6.4 Claims for defects shall not be considered in cases of only insignificant deviations from the agreed condition of the delivery goods, in cases of only insignificant impediments to usability, in cases of deterioration through use or natural wear and tear, or in cases of damage arising subsequent to the transfer of risk as a result of improper or negligent handling, excessive strain, unsuitable equipment or as a result of extraordinary external influences not specified under the Contract. If the Ordering Party or any third party should undertake unqualified maintenance or modifications, no claims for defects shall be considered with regard to these efforts or the consequences thereof.


6.5 Claims of recourse against us on the part of the Customer shall obtain only insofar as the Customer has not entered into agreements with its purchasers guaranteeing any rights of claims for defects beyond the compulsory levels provided by law.



7.1 We shall accept liability in keeping with the provisions of law in the event of non-accidental or grossly negligent conduct on the part of our executive bodies, employees and agents. The same shall apply in the case of non-accidental injury to life, body or health, upon acceptance of a procurement risk or of warranties or some other no-fault liability or in the case of liability under the German Product Liability Act (Produkthaftungsgesetz).

7.2 We shall accept liability on the merits for simple negligent violation of fundamental contractual obligations: obligations in the fulfilment of which the Customer places faith and is entitled to place faith, for the proper execution of the Agreement.

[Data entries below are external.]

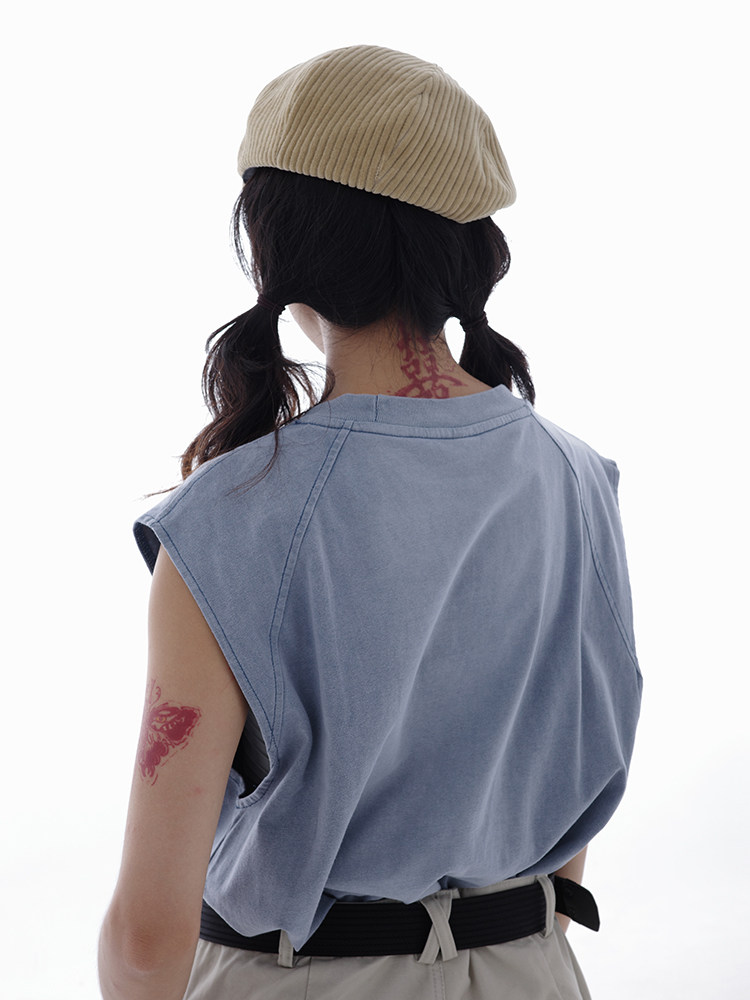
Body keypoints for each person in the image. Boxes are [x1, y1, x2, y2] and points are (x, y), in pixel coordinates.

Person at [98, 44, 642, 1000]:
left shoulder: (228, 520)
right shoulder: (578, 476)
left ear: (276, 242)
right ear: (467, 248)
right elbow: (568, 843)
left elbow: (149, 938)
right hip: (529, 969)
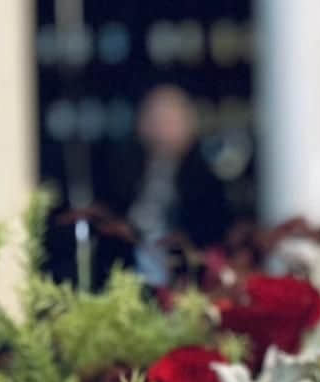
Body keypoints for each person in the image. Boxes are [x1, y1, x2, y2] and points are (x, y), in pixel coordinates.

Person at [92, 85, 233, 287]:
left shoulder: (205, 181)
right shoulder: (123, 171)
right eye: (155, 120)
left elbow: (210, 234)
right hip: (128, 268)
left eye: (169, 121)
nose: (161, 130)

The magnitude of our liability in this case shall be limited to the damage foreseeable and typically incurred.

7.3 Further liability is hereby precluded.

7.4 Insofar as our liability is precluded or limited, this shall also apply to personal liability on the part of our executive bodies, employees and other agents.


8.1 The Customer shall not export the goods in country’s outside the European Economic Area and Switzerland (together ‘Europe’) or selling the goods to custumers, which directly or indirectly export or from which he knows or has the reason to believe, that they export goods into country’s outside of Europe.

8.2 The Customer shall incorporate according to the restrictions in segment 8.1 in all his agreements with his costumers regarding the goods and shall examine the observance and take effective measures for infringement. The Customer agrees that he is responsible against the supplier for every infringement from his costumers.


The Customer shall not offer or sell the goods on any website, which is not carried by the Customer and under the name of the Customer. This includes the selling over the internet from third parties, which have the name and logo of the third party. In case of infringement against the clause, the supplier reserves the right to end the delivery relationship with the costumers with immediately effective and without every compensation or indemnification.


10.1 This Agreement and all legal relationships as between the Parties hereto shall be subject to the laws of the Federal Republic of Germany, to the exclusion of the United Nations Convention on Contracts for the International Sale of Goods (CISG).

10.2 The place of fulfilment and exclusive venue for any and all disputes arising is Cologne, Germany.

10.3 The exclusive language for this Agreement shall be German. If the General Terms and Conditions are also announced in another language, said announcement is intended to facilitate understanding only. Despite the existence of a translation, whether enclosed or contained within the same document, the German version of the Agreement shall be binding and shall apply in the event of differences of interpretation and departures in terms of substance. Any instances of interpretation of the German wording of the Agreement, and in the event of a loophole any supplemental contractual interpretation, shall be based exclusively on a grasp of, and on the principles of interpretation applicable within, German jurisprudence.